Sorry, baby, but there will be some pretty vicious snoring in our bomb shelter.
So I got all my ‘go bag’ stuff lined up on the table- my Corn Nuts, banjo strings and toilet plunger. Now it was time to get them into my bag.
I stuffed my SpongeBob SquarePants bandaids and Neosporin in the bottom. My Axe body spray and pork rinds next, the dill pickle flavored ones, and then my jug of Mt Dew. I figured when the world ends, I’m just going to Do the Dew!
I tossed in my toenail clippers, eyelash glue and my Delta State University ball cap (Go Fighting Okra!).
Then disaster struck.
I picked up my Walmart ‘go bag’ and the bottom fell out! My toenail clippers punctured the Corn Nuts bag and they spilled all over the floor. And then my Mt. Dew bottled rolled off the table, down the hallway and under the couch.
Uh oh, I thought. Mt. Dew is going to spew all over the place when I open it in my bomb shelter later.
I’ll need to add some Wet Wipes!
Apparently the tensil strength of my plastic Walmart bag isn’t even close to that of the $600 bullet-proof, nuclear fission-resistant backpack from JanSport.
This was a problem. I still needed to pack my 64-ounce tube of hemorrhoid cream, cotton candy machine and pickle ball racquet. What now?
I can’t have my ‘go bag’ busting open while I’m fleeing from a swarm of killer bees infected with typhoid fever.
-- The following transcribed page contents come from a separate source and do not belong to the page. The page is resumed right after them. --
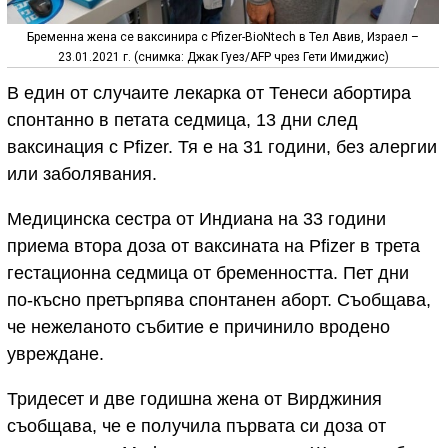
Бременна жена се ваксинира с Pfizer-BioNtech в Тел Авив, Израел –
23.01.2021 г. (снимка: Джак Гуез/AFP чрез Гети Имиджис)
В един от случаите лекарка от Тенеси абортира
спонтанно в петата седмица, 13 дни след
ваксинация с Pfizer. Тя е на 31 години, без алергии
или заболявания.
Медицинска сестра от Индиана на 33 години
приема втора доза от ваксината на Pfizer в трета
гестационна седмица от бременността. Пет дни
по-късно претърпява спонтанен аборт. Съобщава,
че нежеланото събитие е причинило вродено
увреждане.
Тридесет и две годишна жена от Вирджиния
съобщава, че е получила първата си доза от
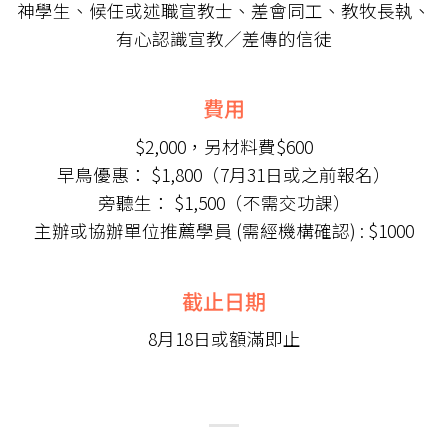
神學生、候任或述職宣教士、差會同工、教牧長執、
有心認識宣教／差傳的信徒
費用
$2,000，另材料費$600
早鳥優惠： $1,800（7月31日或之前報名）
旁聽生： $1,500（不需交功課）
主辦或協辦單位推薦學員 (需經機構確認) : $1000
截止日期
8月18日或額滿即止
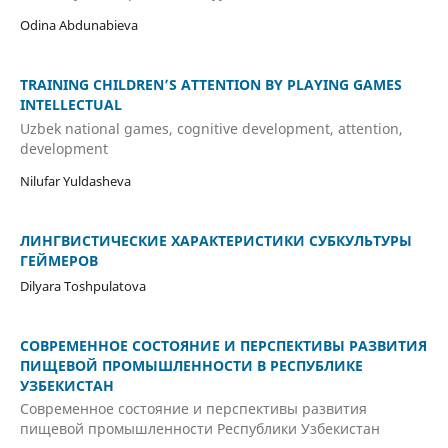
Odina Abdunabieva
TRAINING CHILDREN’S ATTENTION BY PLAYING GAMES
INTELLECTUAL
Uzbek national games, cognitive development, attention,
development
Nilufar Yuldasheva
ЛИНГВИСТИЧЕСКИЕ ХАРАКТЕРИСТИКИ СУБКУЛЬТУРЫ
ГЕЙМЕРОВ
Dilyara Toshpulatova
СОВРЕМЕННОЕ СОСТОЯНИЕ И ПЕРСПЕКТИВЫ РАЗВИТИЯ
ПИЩЕВОЙ ПРОМЫШЛЕННОСТИ В РЕСПУБЛИКЕ
УЗБЕКИСТАН
Современное состояние и перспективы развития
пищевой промышленности Республики Узбекистан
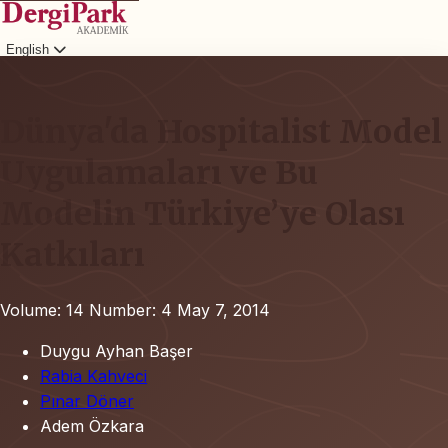
English
Login
Dünya'da Hospitalist Model
Uygulamaları ve Bu
Modelin Türkiye’ye Olası
Katkıları
Volume: 14
Number: 4
May 7, 2014
Duygu Ayhan Başer
Rabia Kahveci
Pınar Döner
Adem Özkara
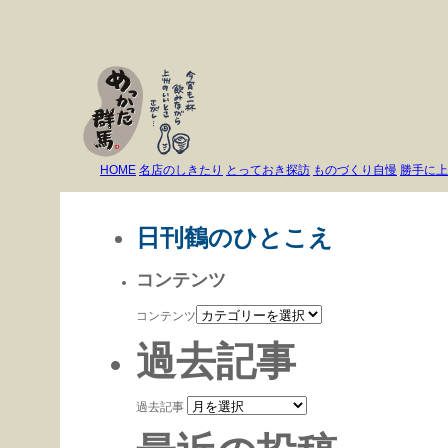
HOME
名店のしきたり
とっておき探訪
ものづくり自慢
勝手に上
日刊鶴のひとこえ
コンテンツ
コンテンツ
過去記事
過去記事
I rooted around in the pantry and found a used Piggly Wiggly paper sack-one of double bagger ones. That should be strong enough to hold my blender and antique hat pin collection and still leave some room for the waffle iron.
I got everything stuffed in that sack-even the accordion, and set it by the back door. I wrote ‘Jeff’s Go Bag- DO NOT TOUCH’ in big letters on the side with a Sharpie.
I was ready for the next eclipse. It is supposed to occur in 2045.
I’ll be 82 then.
You better throw in a bottle of Viagra.
You know, just in case me and Scarlett Johansson have to repopulate the Earth.